*Exercise brief*. In the listing below, every line with the word "scroll" needs to be copied.

════════

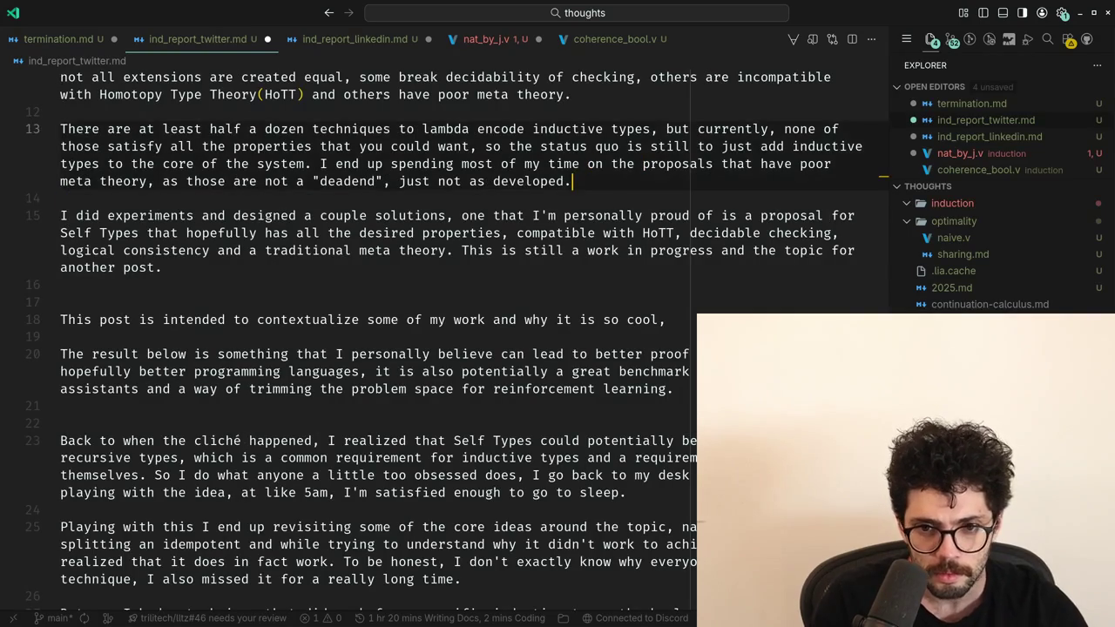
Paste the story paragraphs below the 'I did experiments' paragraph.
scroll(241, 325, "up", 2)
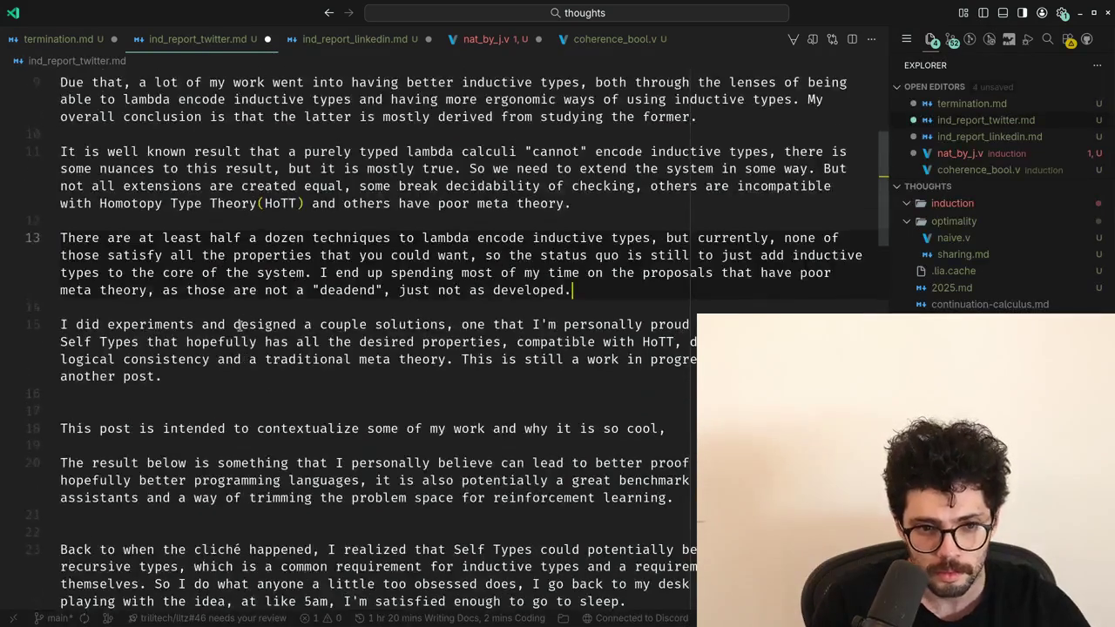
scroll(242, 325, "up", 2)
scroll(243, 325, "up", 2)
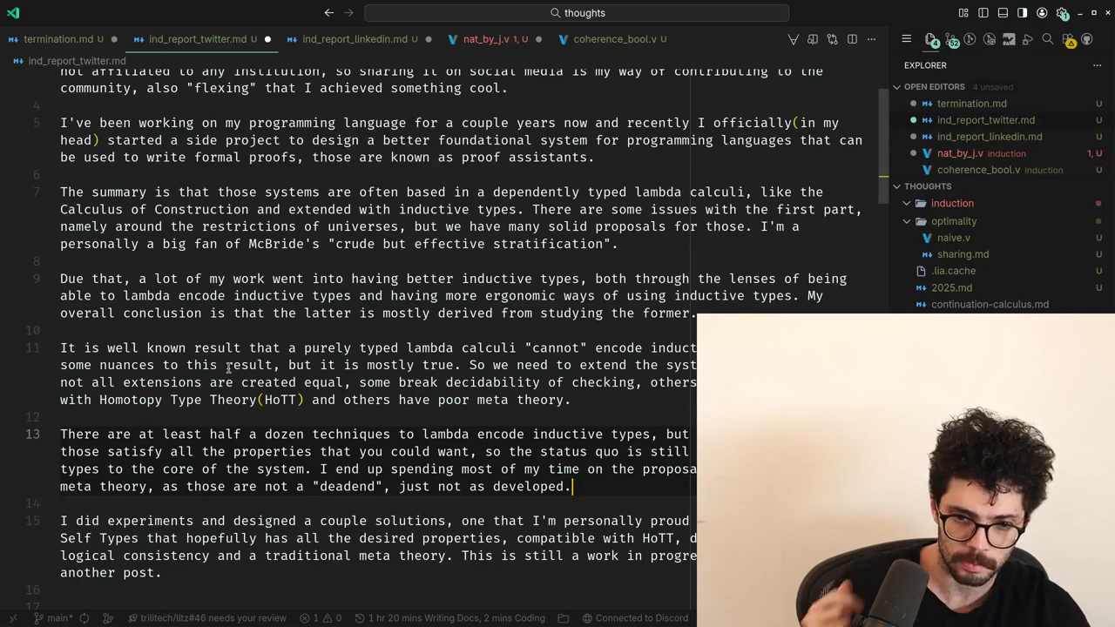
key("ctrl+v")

════════

*The answer*.
scroll(241, 325, "up", 2)
scroll(242, 325, "up", 2)
scroll(243, 325, "up", 2)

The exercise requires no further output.